A growing number of stakeholders have voiced their support for the FDA Modernization Act. These include influencers from the biotech industry, nonprofits, and academia. For instance, open letters were sent from biotech industry leaders and the the Jane Goodall Institute and Vivodyne to the HELP committee in charge of negotiating the FDASLA in the Senate. That is in addition to the public support to the FDA Modernization Act from entities such as the BICO group and Emulate, Inc, committed to promoting 21st century alternative methods to animal testing.
Importantly, the passage of FDA Modernization Act in both the House and Senate is required for the advancement of this important bill to the next step in the legislative process. With this new development in the Senate, the path is now open for the inclusion of the FDA Modernization Act 2.0 in this year’s Congress Conference report, a summary of agreements on legislation negotiated between the House and Senate. In turn, such progress would pave the way for the FDA Modernization Act 2.0 to be approved by the executive branch, ultimately enabling this legislation to become an enforceable law, possibly this year.
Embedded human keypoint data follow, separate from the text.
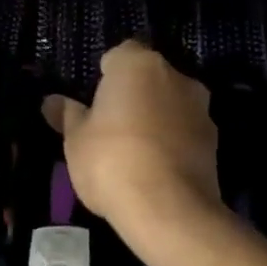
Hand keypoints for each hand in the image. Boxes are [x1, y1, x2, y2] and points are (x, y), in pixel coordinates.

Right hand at [44, 42, 220, 238]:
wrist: (169, 210)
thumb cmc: (111, 161)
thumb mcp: (75, 139)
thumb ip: (67, 115)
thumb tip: (51, 102)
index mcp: (137, 64)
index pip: (119, 55)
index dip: (105, 76)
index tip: (94, 102)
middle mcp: (174, 76)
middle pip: (148, 77)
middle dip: (133, 94)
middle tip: (110, 125)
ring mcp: (200, 108)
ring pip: (170, 103)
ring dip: (156, 117)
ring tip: (134, 151)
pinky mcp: (215, 140)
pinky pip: (185, 130)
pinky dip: (172, 140)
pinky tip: (156, 168)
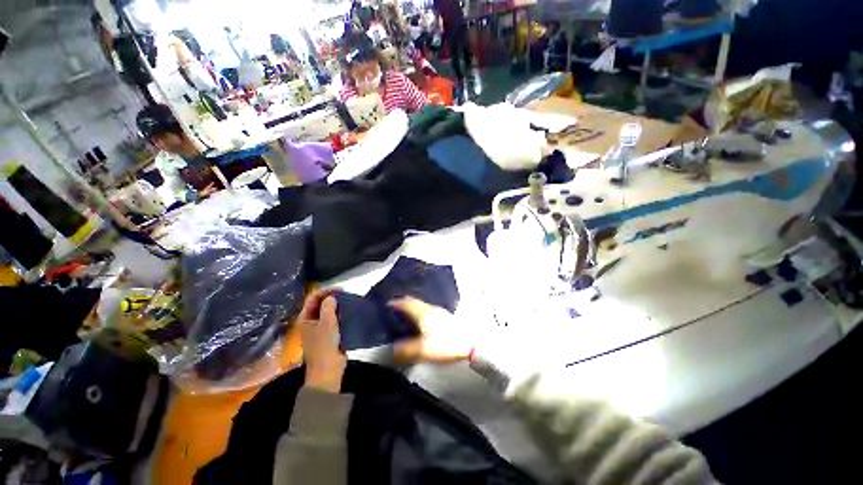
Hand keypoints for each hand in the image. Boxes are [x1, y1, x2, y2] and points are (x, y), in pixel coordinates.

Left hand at [297, 290, 345, 392]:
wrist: (328, 369)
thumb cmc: (324, 346)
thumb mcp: (327, 324)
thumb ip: (328, 308)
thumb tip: (331, 297)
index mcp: (305, 318)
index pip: (313, 298)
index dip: (326, 291)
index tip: (340, 289)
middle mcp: (311, 321)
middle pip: (320, 303)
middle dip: (332, 296)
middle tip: (346, 293)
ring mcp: (320, 327)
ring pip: (328, 310)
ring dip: (337, 304)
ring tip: (348, 300)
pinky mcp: (329, 333)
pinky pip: (334, 318)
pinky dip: (341, 313)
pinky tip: (349, 311)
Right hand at [389, 297, 472, 364]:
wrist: (470, 344)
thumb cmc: (444, 344)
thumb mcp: (422, 350)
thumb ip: (405, 350)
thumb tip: (393, 350)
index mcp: (423, 313)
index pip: (406, 303)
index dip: (396, 303)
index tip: (388, 304)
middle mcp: (430, 309)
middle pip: (414, 302)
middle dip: (404, 303)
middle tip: (395, 309)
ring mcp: (439, 312)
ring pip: (421, 306)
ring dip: (412, 308)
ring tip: (406, 315)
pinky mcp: (445, 317)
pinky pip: (427, 310)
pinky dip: (420, 313)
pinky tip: (421, 322)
“This welcomed development is excellent news for scientific innovation and a key step forward towards making the FDA Modernization Act 2.0 the law of the land – which would facilitate developing safer and more efficacious drugs, faster and with reduced cost,” said Dr. Zaher Nahle, Chief Science Officer at the Center for Contemporary Sciences (CCS). “It is essential that we double our efforts now to reduce any barriers that might come up next in the legislative process and continue to advance legislations that bolster disruptive medical technologies.”